◆ JOB
The entries that follow need to be printed exactly as they are, minus any pictures.

Start of PROVIDED RECORDS

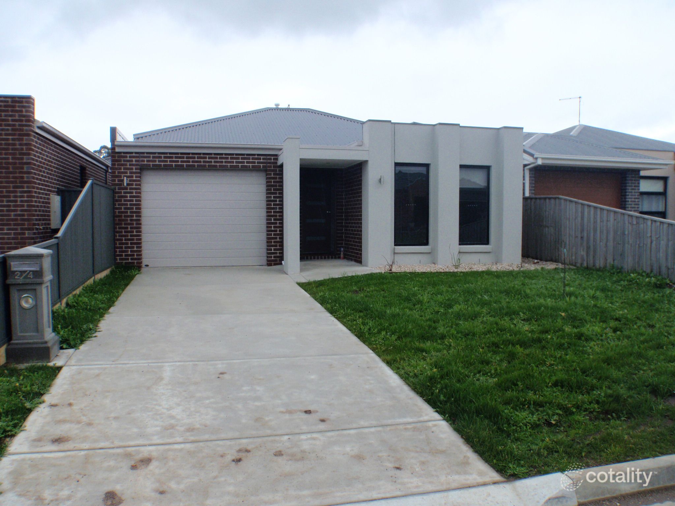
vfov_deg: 49.7
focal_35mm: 28
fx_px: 546
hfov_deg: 63.4
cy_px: 253
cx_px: 338
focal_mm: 5
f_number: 4
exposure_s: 1/125
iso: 64
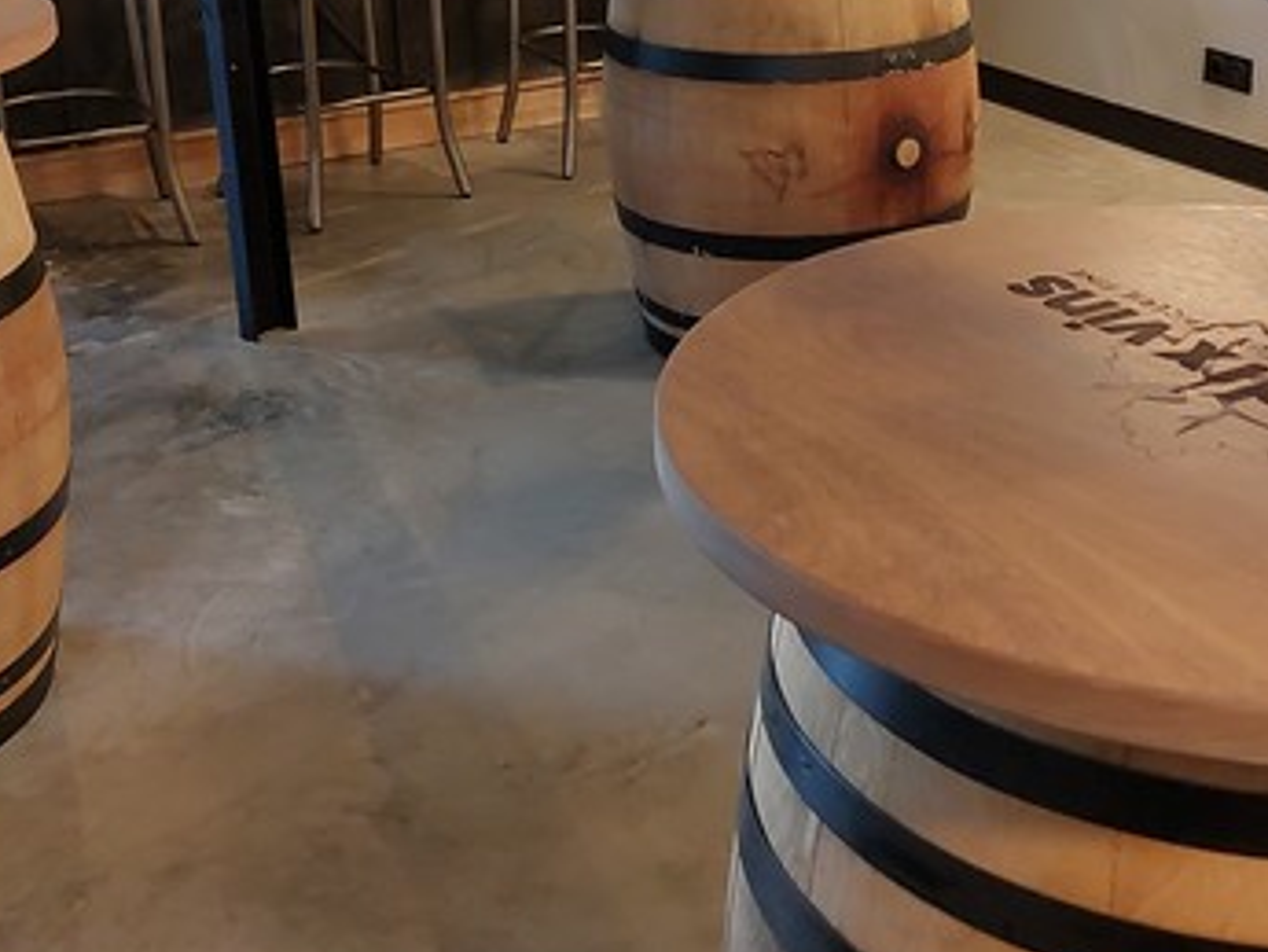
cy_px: 221
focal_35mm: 58
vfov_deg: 24.9
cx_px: 827
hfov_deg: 33.0
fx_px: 2125
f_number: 1.8
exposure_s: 1/50
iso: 304
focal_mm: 5.23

End of PROVIDED RECORDS

◆ ANSWER BELOW
vfov_deg: 49.7
focal_35mm: 28
fx_px: 546
hfov_deg: 63.4
cy_px: 253
cx_px: 338
focal_mm: 5
f_number: 4
exposure_s: 1/125
iso: 64
cy_px: 221
focal_35mm: 58
vfov_deg: 24.9
cx_px: 827
hfov_deg: 33.0
fx_px: 2125
f_number: 1.8
exposure_s: 1/50
iso: 304
focal_mm: 5.23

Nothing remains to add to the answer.